The Benedictines of the Abbey of the Holy Cross have affirmed that permission for the exhumation of Franco’s remains had not been granted by them and that armed police from the Civil Guard invaded the private property of the monastery, including the basilica.
“We want it to be on record that the actions of the security forces and the workers have been and are totally incompatible with the principle of the inviolability of places of worship and the rights of this Benedictine community.”
Furthermore the monks were denied access to their own basilica, where the Blessed Sacrament is housed, by armed goons belonging to the Civil Guard.

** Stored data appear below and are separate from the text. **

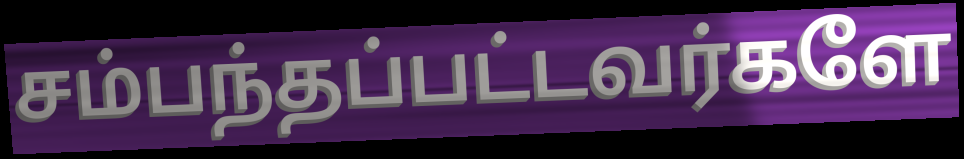
சம்பந்தப்பட்டவர்களே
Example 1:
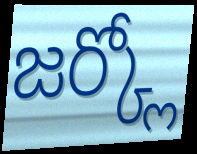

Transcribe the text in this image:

జర్క్లో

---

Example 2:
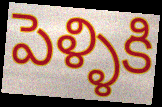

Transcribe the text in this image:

పెళ్ళికి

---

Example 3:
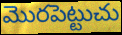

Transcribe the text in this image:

మొరపెట్టుచు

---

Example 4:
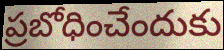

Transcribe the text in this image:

ప్రబోధించేందుకు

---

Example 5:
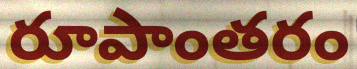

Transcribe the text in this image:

రూపాంతరం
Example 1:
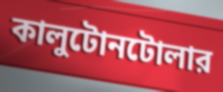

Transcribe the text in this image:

কালুটোনটোলার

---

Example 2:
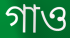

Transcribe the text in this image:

গাও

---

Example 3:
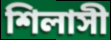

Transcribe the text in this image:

শিলাসী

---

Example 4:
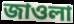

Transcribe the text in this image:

জাওলা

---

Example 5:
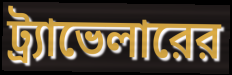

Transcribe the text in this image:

ট্র্যাভেলারের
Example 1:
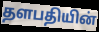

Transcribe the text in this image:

தளபதியின்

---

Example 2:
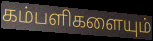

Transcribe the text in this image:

கம்பளிகளையும்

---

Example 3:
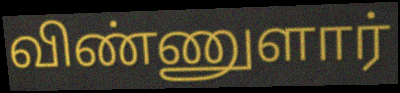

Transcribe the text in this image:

விண்ணுளார்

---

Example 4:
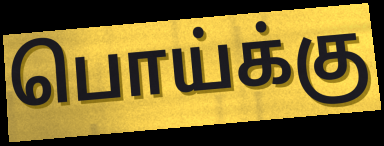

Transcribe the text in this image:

பொய்க்கு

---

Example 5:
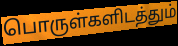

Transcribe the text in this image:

பொருள்களிடத்தும்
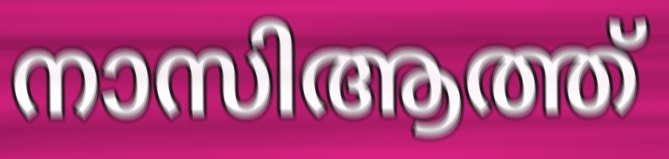
നാസിആത്ത്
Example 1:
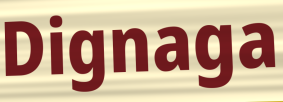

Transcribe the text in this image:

Dignaga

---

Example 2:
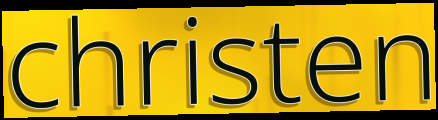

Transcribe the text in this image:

christen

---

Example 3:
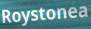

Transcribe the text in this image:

Roystonea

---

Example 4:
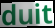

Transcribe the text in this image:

duit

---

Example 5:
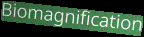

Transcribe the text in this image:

Biomagnification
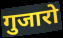
गुजारो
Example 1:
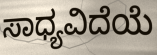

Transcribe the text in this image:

ಸಾಧ್ಯವಿದೆಯೆ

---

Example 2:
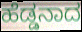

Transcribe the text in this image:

ಹೆಡ್ಡನಾದ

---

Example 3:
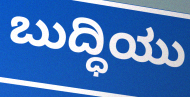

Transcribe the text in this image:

ಬುದ್ಧಿಯು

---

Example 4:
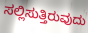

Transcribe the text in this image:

ಸಲ್ಲಿಸುತ್ತಿರುವುದು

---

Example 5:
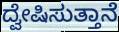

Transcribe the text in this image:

ದ್ವೇಷಿಸುತ್ತಾನೆ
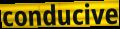
conducive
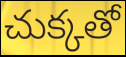
చుక్కతో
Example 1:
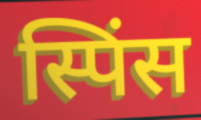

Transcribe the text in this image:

स्पिंस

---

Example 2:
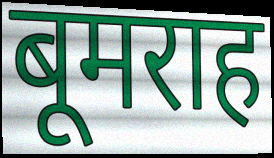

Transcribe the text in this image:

बूमराह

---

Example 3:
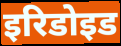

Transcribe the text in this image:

इरिडोइड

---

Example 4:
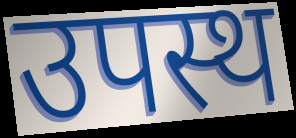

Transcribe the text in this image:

उपस्थ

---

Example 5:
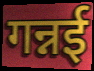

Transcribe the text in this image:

गन्नई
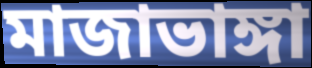
মাজাভাঙ্গা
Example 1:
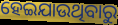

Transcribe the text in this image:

ହେଇଯାଉଥିବାରୁ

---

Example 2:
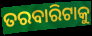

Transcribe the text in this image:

ତରବାରିଟାକୁ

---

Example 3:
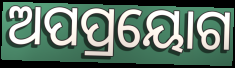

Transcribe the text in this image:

ଅପପ୍ରୟୋଗ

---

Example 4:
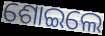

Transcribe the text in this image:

ଶୋଇଲେ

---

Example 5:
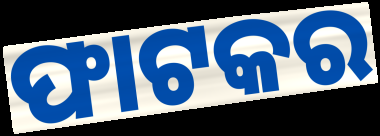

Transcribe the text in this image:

ଫାଟକର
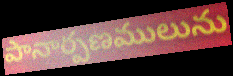
పానార్పణములును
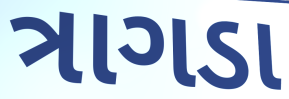
ત્રાગડા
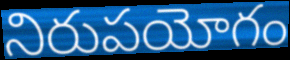
నిరుపయోగం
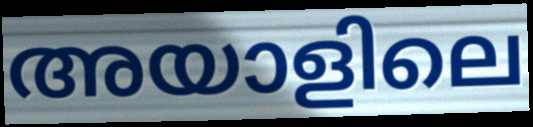
അയാളിലെ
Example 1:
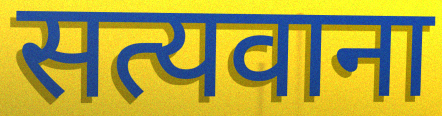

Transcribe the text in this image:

सत्यवाना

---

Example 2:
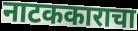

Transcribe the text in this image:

नाटककाराचा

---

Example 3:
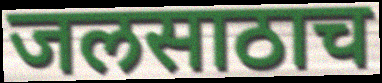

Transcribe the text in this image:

जलसाठाच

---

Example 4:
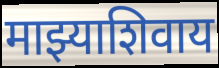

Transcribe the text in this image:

माझ्याशिवाय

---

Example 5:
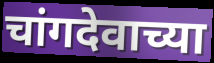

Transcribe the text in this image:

चांगदेवाच्या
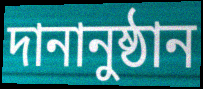
দানানুষ্ঠান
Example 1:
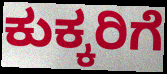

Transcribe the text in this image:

ಕುಕ್ಕರಿಗೆ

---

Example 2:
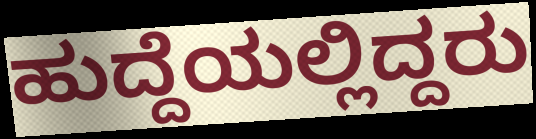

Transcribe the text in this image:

ಹುದ್ದೆಯಲ್ಲಿದ್ದರು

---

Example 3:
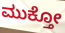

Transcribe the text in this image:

ಮುಕ್ತೋ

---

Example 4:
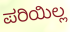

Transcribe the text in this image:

ಪರಿಯಿಲ್ಲ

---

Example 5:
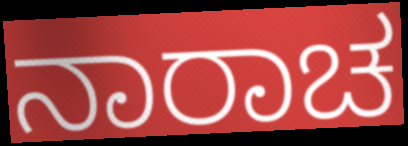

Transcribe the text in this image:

ನಾರಾಚ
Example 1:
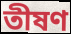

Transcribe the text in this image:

তীষণ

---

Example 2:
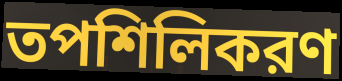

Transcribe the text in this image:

তপশিলিকরণ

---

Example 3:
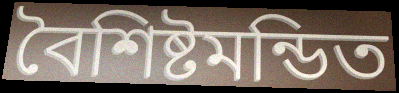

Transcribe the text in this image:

বৈশিষ্টমন্ডিত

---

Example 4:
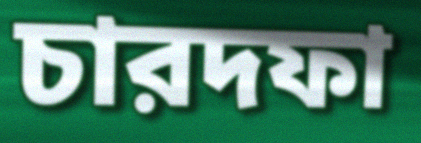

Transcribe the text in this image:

চারদফা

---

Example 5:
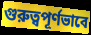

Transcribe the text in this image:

গুরুত্বপূর্ণভাবে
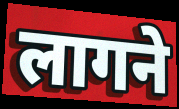
लागने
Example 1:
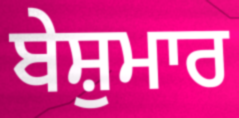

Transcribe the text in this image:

ਬੇਸ਼ੁਮਾਰ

“……. the Civil Guard, without judicial authorisation to allow it, accessed and wandered about the premises of the abbey and, what is more serious, accessed and wandered about the basilica…….. without any ecclesiastical authorisation and occupying it 24 hours a day…….. chains and padlocks were placed on the access door between the abbey and the basilica,” despite the fact that the monks are “the sole owners and custodians of the church.”

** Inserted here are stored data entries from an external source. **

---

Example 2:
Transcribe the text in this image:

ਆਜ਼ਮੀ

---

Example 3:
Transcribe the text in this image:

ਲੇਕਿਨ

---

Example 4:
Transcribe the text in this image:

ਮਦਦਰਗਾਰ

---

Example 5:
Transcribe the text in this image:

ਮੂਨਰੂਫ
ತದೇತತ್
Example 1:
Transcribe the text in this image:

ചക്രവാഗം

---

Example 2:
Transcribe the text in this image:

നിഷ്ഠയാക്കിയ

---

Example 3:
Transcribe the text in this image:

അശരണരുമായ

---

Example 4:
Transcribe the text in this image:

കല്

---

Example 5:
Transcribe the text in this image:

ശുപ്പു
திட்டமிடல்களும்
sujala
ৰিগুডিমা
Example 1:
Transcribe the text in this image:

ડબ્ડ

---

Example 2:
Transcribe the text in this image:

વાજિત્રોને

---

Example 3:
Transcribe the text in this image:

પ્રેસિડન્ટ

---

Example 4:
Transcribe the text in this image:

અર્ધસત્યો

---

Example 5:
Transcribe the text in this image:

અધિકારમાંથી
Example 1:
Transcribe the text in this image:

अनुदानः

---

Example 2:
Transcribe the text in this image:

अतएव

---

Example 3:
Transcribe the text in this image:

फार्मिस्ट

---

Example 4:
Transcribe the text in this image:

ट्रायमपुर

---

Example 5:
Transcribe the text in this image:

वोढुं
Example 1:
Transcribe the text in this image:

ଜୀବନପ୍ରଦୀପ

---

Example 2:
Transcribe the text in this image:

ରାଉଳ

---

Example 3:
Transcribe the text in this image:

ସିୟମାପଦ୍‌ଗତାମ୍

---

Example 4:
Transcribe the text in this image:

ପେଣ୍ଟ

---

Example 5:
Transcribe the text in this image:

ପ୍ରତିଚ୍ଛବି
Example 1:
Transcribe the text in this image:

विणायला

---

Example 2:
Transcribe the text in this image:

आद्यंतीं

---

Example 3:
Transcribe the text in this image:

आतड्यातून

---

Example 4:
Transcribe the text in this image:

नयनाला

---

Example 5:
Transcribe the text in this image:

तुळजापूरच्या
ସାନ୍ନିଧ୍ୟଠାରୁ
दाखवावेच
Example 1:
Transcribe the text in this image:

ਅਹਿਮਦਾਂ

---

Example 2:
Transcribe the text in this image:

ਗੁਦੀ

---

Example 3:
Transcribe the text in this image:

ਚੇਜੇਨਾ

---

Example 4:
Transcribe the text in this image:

The Benedictines went on to add that because the abbey and basilica were forcefully taken over by a hostile party “without the least supervision” the sacred character of the church was violated and the religious guardians of the basilica are left “not knowing if actions incompatible with worship, piety, or religion have taken place.”
The desecration of Franco’s grave reminds very much of the vile attacks on Christianity in the years and months leading up to the Spanish Civil War, which also involved the desecration of graves.